Paper Number
SR4
Session
Sustainable and Recyclable Polymers
Title
Partial-melting rheology in HDPE-iPP blends
Presentation Date and Time
October 10, 2022 (Monday) 10:50
Track / Room
Track 4 / Michigan AB
Authors
- Huang, Derek E. (National Institute of Standards and Technology)
- Kotula, Anthony (National Institute of Standards and Technology)
- Migler, Kalman (National Institute of Standards and Technology)

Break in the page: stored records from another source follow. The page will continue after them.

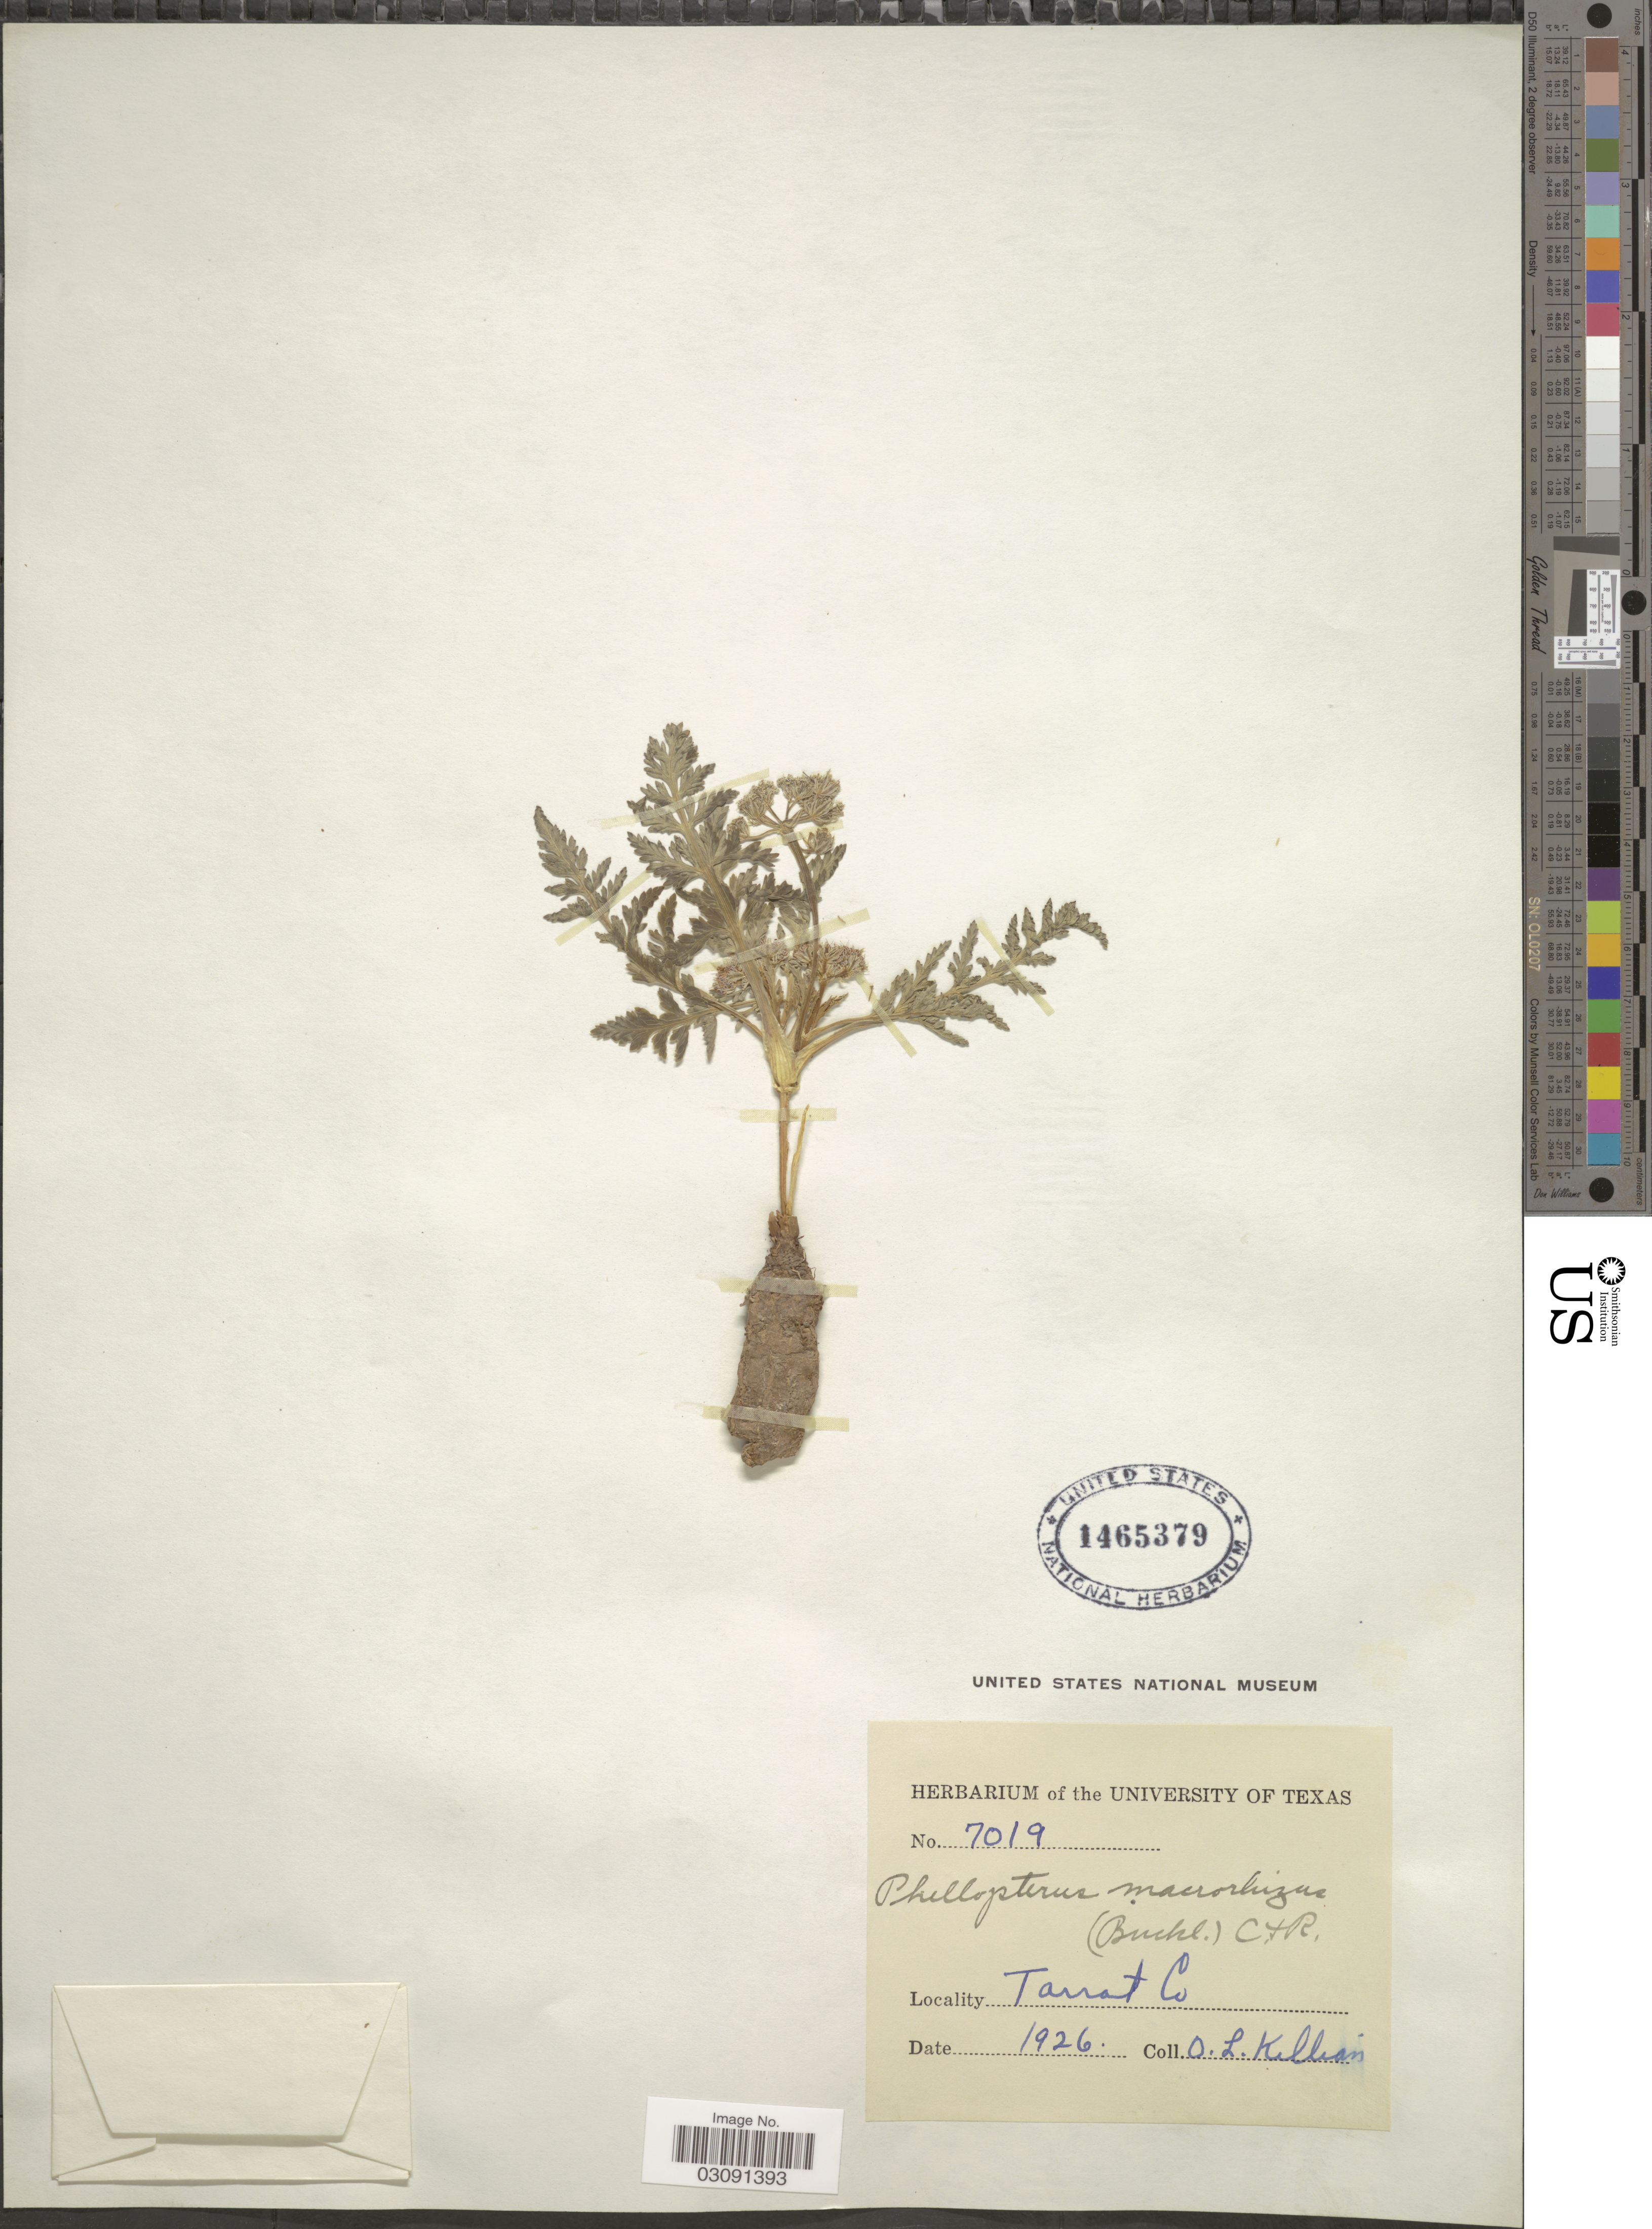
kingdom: Plantae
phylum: Tracheophyta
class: Magnoliopsida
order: Apiales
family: Apiaceae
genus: Cymopterus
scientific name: Cymopterus macrorhizus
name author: Buckley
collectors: O. Killian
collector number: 7019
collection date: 1926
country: United States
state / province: Texas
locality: Tarrant Co.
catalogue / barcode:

Author and Affiliation Lines
Derek E. Huang, Anthony Kotula and Kalman Migler
National Institute of Standards and Technology, Gaithersburg, MD 20899
Speaker / Presenter
Huang, Derek E.
Keywords
experimental methods; polymer blends; polymer melts; polymer sustainability; recyclable polymers
Text of Abstract
The processing of mixed polyolefins influences their morphology, crystallization kinetics, and material properties, with implications for manufacturing useful products from recycled plastics. High-density polyethylene (HDPE) and isotactic polypropylene (iPP) are prevalent in the waste stream, but their thermodynamic incompatibility restricts the usefulness of blended HDPE-iPP products, and the dependence of domain morphology and crystallization kinetics on composition, processing, and additives are not well understood. We employ the rheo-Raman microscope and phase contrast optical microscopy to study the transition between hierarchical, co-continuous and droplet morphologies using a partial-melting technique, where we crystallize HDPE-iPP blends and subsequently raise the temperature to melt the HDPE while the iPP remains crystalline. Transitions between domain structure are reflected in the rheology, and we evaluate the ability of an effective medium model to describe this transition from a continuous molten phase with suspended crystalline domains to a continuous semicrystalline phase with suspended liquid domains. Our results demonstrate the importance of processing on the structure and properties of mixed waste-stream crystallizing polymers and suggest that the usefulness of immiscible polyolefin blends may be increased by a better understanding of the processing parameters underlying co-continuous morphology.